Schlep, Schmutz, Shluf, Schmuck, and Kvell…
As a young child, my world was infused with Yiddish – a blend of German and Hebrew that my grandparents and others brought over from Europe when they emigrated to the US. The magic of Yiddish is that it has an edge of humor and often captures the essence of a situation with succinct clarity. Sometimes English just doesn’t cut it.
In the throes of pregnancy and parenthood – we need humor and perspective! Here are my favorite five Yiddish words that capture the essence of pregnancy and parenting and will hopefully bring a bit of joy, or a momentary smirk, to your day…
Schlep or the Act of Schlepping: Yiddish for Carry or Haul
Lugging your very pregnant body around to do errands (or even just to the bathroom) the last days before the baby is born – The physical shlep.
Bringing the non-stop laundry from the bedroom, to the washer/dryer, to the couch and then carrying it back into the rooms to put away – The laundry shelp.
The act of carrying the sleepy baby with their stuffies, the diaper bag and the day’s detritus (water bottle, food wrappers, crayon stubs, etc.) from the car into the house – The daily schlep.
When on a “walk” with the toddler, the baby strapped on your back in the carrier, and the toddler decides they don’t want to scooter anymore. The act of hauling the toddler, the scooter, and the baby, back to the car – The kid schlep.
Schmutz: Yiddish for dirt
You can almost understand schmutz just by the sound of the word… Here are some descriptions :
The schmutz on your hair, aka the squashed banana that your baby smeared on you when you scooped her out of the highchair from the table.
The schmutz on your face, aka the marker the toddler accidentally wiped on your cheek, while you went to pull out the paper to prevent him from drawing on the seat-back-table on the airplane.
The schmutz on the shirt of your 38 week pregnant belly that dripped (unknowingly) when making pancakes and that you wore to the office.
The schmutz on your preschooler’s eyelids, eyebrows, and hair when they return from playing in the mud on a perfectly rainy day (see photo above!).

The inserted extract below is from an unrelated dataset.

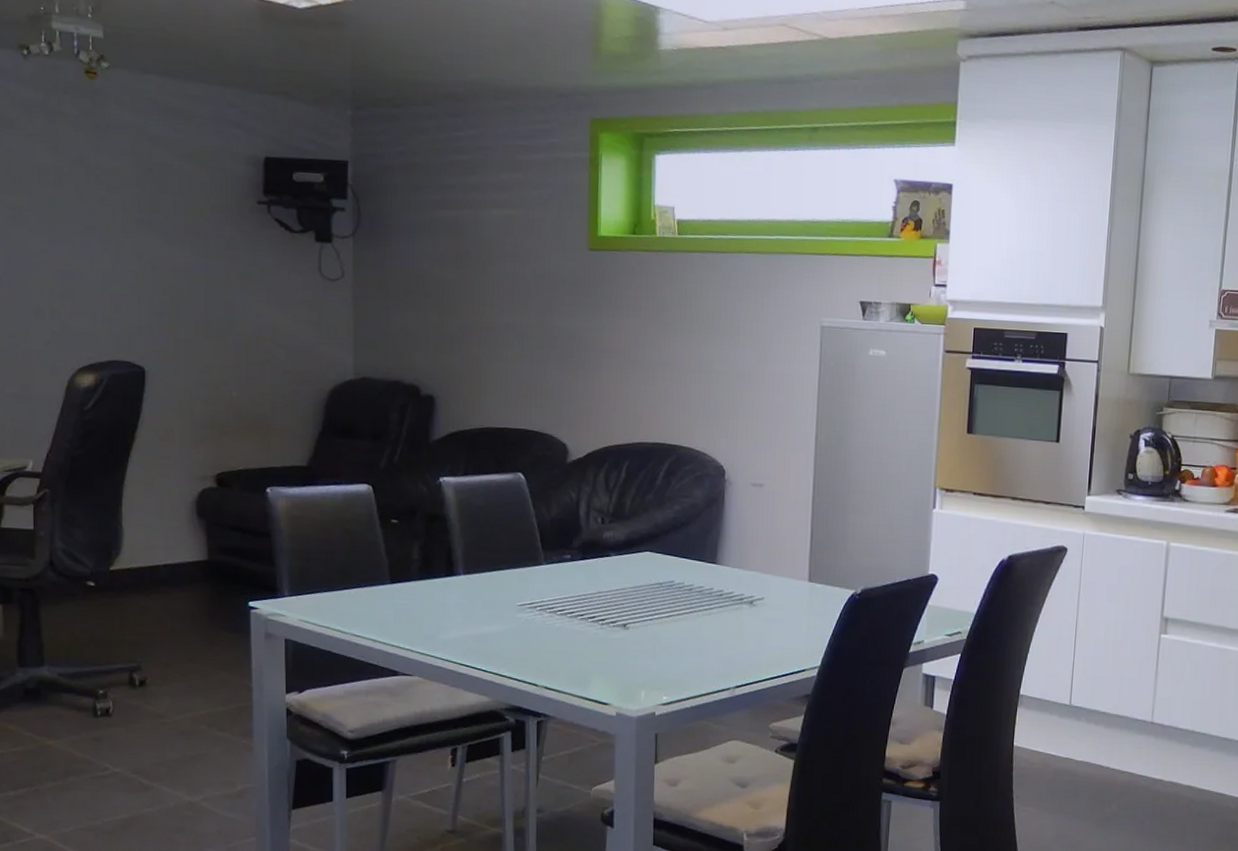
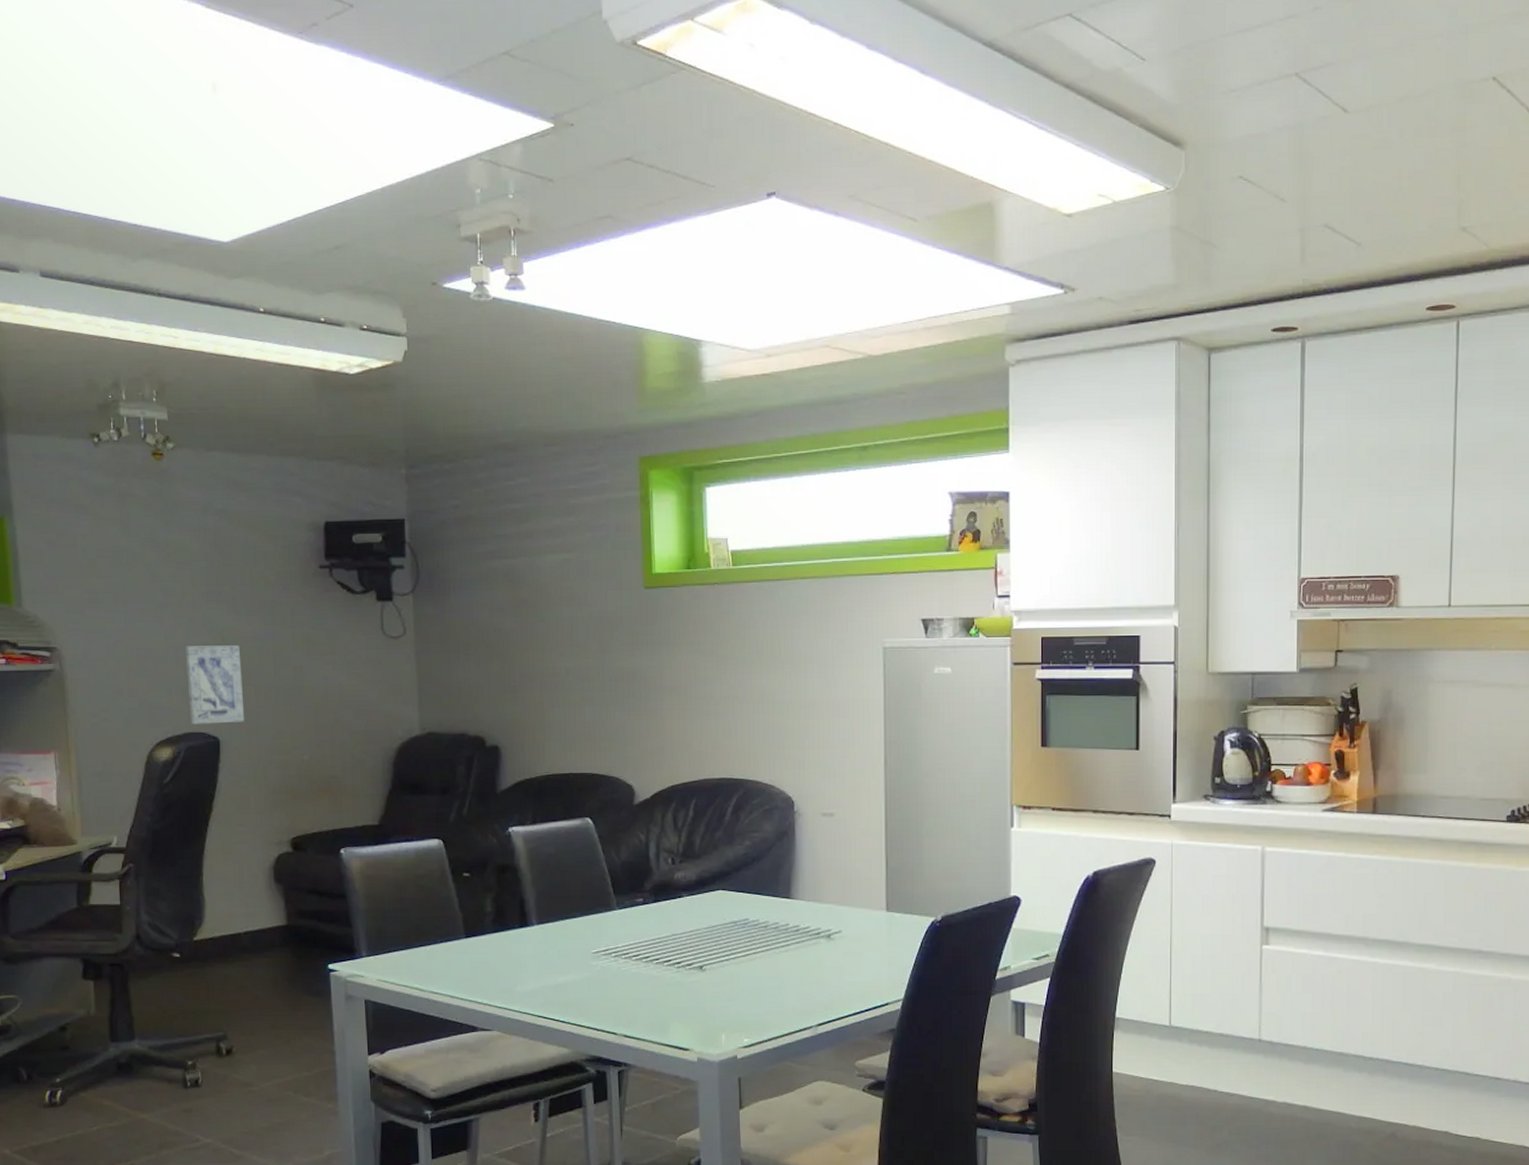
wall art: none [113,272,173,354] -> present [186,645,245,724]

Shluf: Yiddish for to sleep or to nap
When it’s 3:00 pm, late in your third trimester, you’re deeply exhausted from work and from growing a baby and you can barely keep your eyes open – time for an afternoon shluf!
About an hour after the two month-old wakes up, plays and eats, she is ready to go down for her first shluf of the day (and maybe you too).
The amplified exhaustion after weeks of sleep training the baby, when you wake up after little to no sleep, enjoy your lifeline of coffee, and strategize the new day, desperate to figure out how to get in a shluf!
Driving the kindergartener to school, with the toddler tucked in their carseat, and you look down to notice your feet have on two very different shoes – a slipper and a sneaker. This highlights just how tired you are, and you dream about going home for a long, uninterrupted shluf.
The schmuck: Yiddish for, shall we say, a thoughtless human
(not aiming to offend anyone here – but this word totally nails it)
Pushing a cart in the grocery store with a wildly crying toddler, nothing will soothe him, so you race around to get the grocery shopping done as quickly and painlessly as possible. While feeling overwhelmed and utterly mortified, a fellow customer walks by and rolls their eyes at you… schmuck.
When you are standing in the airport terminal, clearly very pregnant, and a passenger avoids eye contact as they grab the last available seat at the gate… schmuck.
When you’re carrying the baby in the carseat on one arm with the overstuffed diaper bag slung on the other shoulder and the person ahead of you doesn’t hold the door open to the building…. schmuck.
You are discreetly breastfeeding on the plane, at the restaurant, on the park bench (or anywhere), and the person in the next seat or at the next table asks you to “cover up” – total schmuck.
Kvell (my favorite): Yiddish for filled with pride
Gazing at your newborn after a wild and long labor and recognizing that you created this miracle of a child… you kvell
When you watch your toddler meet their baby sister for the first time and offer her his prized train… you kvell
When your son bravely lets go of your fingers and enters preschool or kindergarten for the first time with tears tucked in both his and your eyes… you kvell
When you share the photos on social media of your child’s first crawl, toddle, biking exploit, first day of first grade, middle school graduation, prom, college dorm…. you kvell and feel so full with joy and pride that you want to share it with those whom you love and who adore you.
Do any of these Yiddish words or scenarios for parenting ring true?
So, when you’re in one of these types of situations, feeling overwhelmed and in the deep soup of parenthood or feeling so full of the wonder of the journey, take a deep breath as you lean into some offerings from your own or another’s culture. What you are feeling is real, and, of equal importance, it is universal.
Sometimes the English language doesn’t do the moment justice and you need a little chutzpah (Yiddish for self-confidence or courage) to lighten up the moment with a bit of humor and wit.